WHAT YOU SHOULD DO:
Write the entries again exactly, with no line missing.

THE RECORDS:
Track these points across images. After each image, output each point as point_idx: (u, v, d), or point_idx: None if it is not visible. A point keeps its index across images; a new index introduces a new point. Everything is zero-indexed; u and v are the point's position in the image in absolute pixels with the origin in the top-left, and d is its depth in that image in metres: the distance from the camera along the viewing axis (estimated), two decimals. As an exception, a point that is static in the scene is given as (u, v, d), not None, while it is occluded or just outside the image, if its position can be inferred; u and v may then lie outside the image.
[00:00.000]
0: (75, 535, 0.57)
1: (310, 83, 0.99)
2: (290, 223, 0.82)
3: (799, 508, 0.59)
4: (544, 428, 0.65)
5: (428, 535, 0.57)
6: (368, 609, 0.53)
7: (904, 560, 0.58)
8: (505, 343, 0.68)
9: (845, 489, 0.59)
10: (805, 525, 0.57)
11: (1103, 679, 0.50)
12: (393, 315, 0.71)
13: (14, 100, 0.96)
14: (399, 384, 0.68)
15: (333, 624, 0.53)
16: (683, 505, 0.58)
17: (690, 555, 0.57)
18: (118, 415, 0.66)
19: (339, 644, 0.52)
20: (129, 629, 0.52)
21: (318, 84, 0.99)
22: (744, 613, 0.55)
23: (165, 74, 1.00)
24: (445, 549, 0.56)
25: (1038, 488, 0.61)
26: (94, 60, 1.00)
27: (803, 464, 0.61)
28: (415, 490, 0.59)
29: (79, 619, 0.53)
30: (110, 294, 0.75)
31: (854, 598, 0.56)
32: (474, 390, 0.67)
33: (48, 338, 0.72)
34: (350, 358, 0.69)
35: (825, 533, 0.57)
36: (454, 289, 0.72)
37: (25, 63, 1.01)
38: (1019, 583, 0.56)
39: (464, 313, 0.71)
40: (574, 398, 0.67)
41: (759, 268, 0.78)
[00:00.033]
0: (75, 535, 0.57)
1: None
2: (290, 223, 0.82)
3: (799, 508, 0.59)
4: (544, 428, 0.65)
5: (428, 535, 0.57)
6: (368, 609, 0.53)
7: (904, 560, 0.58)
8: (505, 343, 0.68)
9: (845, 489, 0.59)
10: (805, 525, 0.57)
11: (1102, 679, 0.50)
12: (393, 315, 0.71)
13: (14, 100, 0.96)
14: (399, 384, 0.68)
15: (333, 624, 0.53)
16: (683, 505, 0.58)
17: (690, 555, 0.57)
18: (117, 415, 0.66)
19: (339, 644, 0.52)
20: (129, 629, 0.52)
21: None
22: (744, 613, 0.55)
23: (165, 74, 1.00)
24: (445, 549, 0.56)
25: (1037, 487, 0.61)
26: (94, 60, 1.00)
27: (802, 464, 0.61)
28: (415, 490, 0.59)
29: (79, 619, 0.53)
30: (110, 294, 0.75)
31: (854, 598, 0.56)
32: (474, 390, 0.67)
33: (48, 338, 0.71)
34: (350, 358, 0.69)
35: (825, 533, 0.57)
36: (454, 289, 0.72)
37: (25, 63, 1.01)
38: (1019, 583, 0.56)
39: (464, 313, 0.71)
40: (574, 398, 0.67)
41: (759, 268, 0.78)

EXERCISE RESULT:
Track these points across images. After each image, output each point as point_idx: (u, v, d), or point_idx: None if it is not visible. A point keeps its index across images; a new index introduces a new point. Everything is zero-indexed; u and v are the point's position in the image in absolute pixels with the origin in the top-left, and d is its depth in that image in metres: the distance from the camera along the viewing axis (estimated), two decimals. As an exception, a point that is static in the scene is given as (u, v, d), not None, while it is occluded or just outside the image, if its position can be inferred; u and v may then lie outside the image.
[00:00.000]
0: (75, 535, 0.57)
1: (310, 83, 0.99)
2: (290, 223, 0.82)
3: (799, 508, 0.59)
4: (544, 428, 0.65)
5: (428, 535, 0.57)
6: (368, 609, 0.53)
7: (904, 560, 0.58)
8: (505, 343, 0.68)
9: (845, 489, 0.59)
10: (805, 525, 0.57)
11: (1103, 679, 0.50)
12: (393, 315, 0.71)
13: (14, 100, 0.96)
14: (399, 384, 0.68)
15: (333, 624, 0.53)
16: (683, 505, 0.58)
17: (690, 555, 0.57)
18: (118, 415, 0.66)
19: (339, 644, 0.52)
20: (129, 629, 0.52)
21: (318, 84, 0.99)
22: (744, 613, 0.55)
23: (165, 74, 1.00)
24: (445, 549, 0.56)
25: (1038, 488, 0.61)
26: (94, 60, 1.00)
27: (803, 464, 0.61)
28: (415, 490, 0.59)
29: (79, 619, 0.53)
30: (110, 294, 0.75)
31: (854, 598, 0.56)
32: (474, 390, 0.67)
33: (48, 338, 0.72)
34: (350, 358, 0.69)
35: (825, 533, 0.57)
36: (454, 289, 0.72)
37: (25, 63, 1.01)
38: (1019, 583, 0.56)
39: (464, 313, 0.71)
40: (574, 398, 0.67)
41: (759, 268, 0.78)
[00:00.033]
0: (75, 535, 0.57)
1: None
2: (290, 223, 0.82)
3: (799, 508, 0.59)
4: (544, 428, 0.65)
5: (428, 535, 0.57)
6: (368, 609, 0.53)
7: (904, 560, 0.58)
8: (505, 343, 0.68)
9: (845, 489, 0.59)
10: (805, 525, 0.57)
11: (1102, 679, 0.50)
12: (393, 315, 0.71)
13: (14, 100, 0.96)
14: (399, 384, 0.68)
15: (333, 624, 0.53)
16: (683, 505, 0.58)
17: (690, 555, 0.57)
18: (117, 415, 0.66)
19: (339, 644, 0.52)
20: (129, 629, 0.52)
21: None
22: (744, 613, 0.55)
23: (165, 74, 1.00)
24: (445, 549, 0.56)
25: (1037, 487, 0.61)
26: (94, 60, 1.00)
27: (802, 464, 0.61)
28: (415, 490, 0.59)
29: (79, 619, 0.53)
30: (110, 294, 0.75)
31: (854, 598, 0.56)
32: (474, 390, 0.67)
33: (48, 338, 0.71)
34: (350, 358, 0.69)
35: (825, 533, 0.57)
36: (454, 289, 0.72)
37: (25, 63, 1.01)
38: (1019, 583, 0.56)
39: (464, 313, 0.71)
40: (574, 398, 0.67)
41: (759, 268, 0.78)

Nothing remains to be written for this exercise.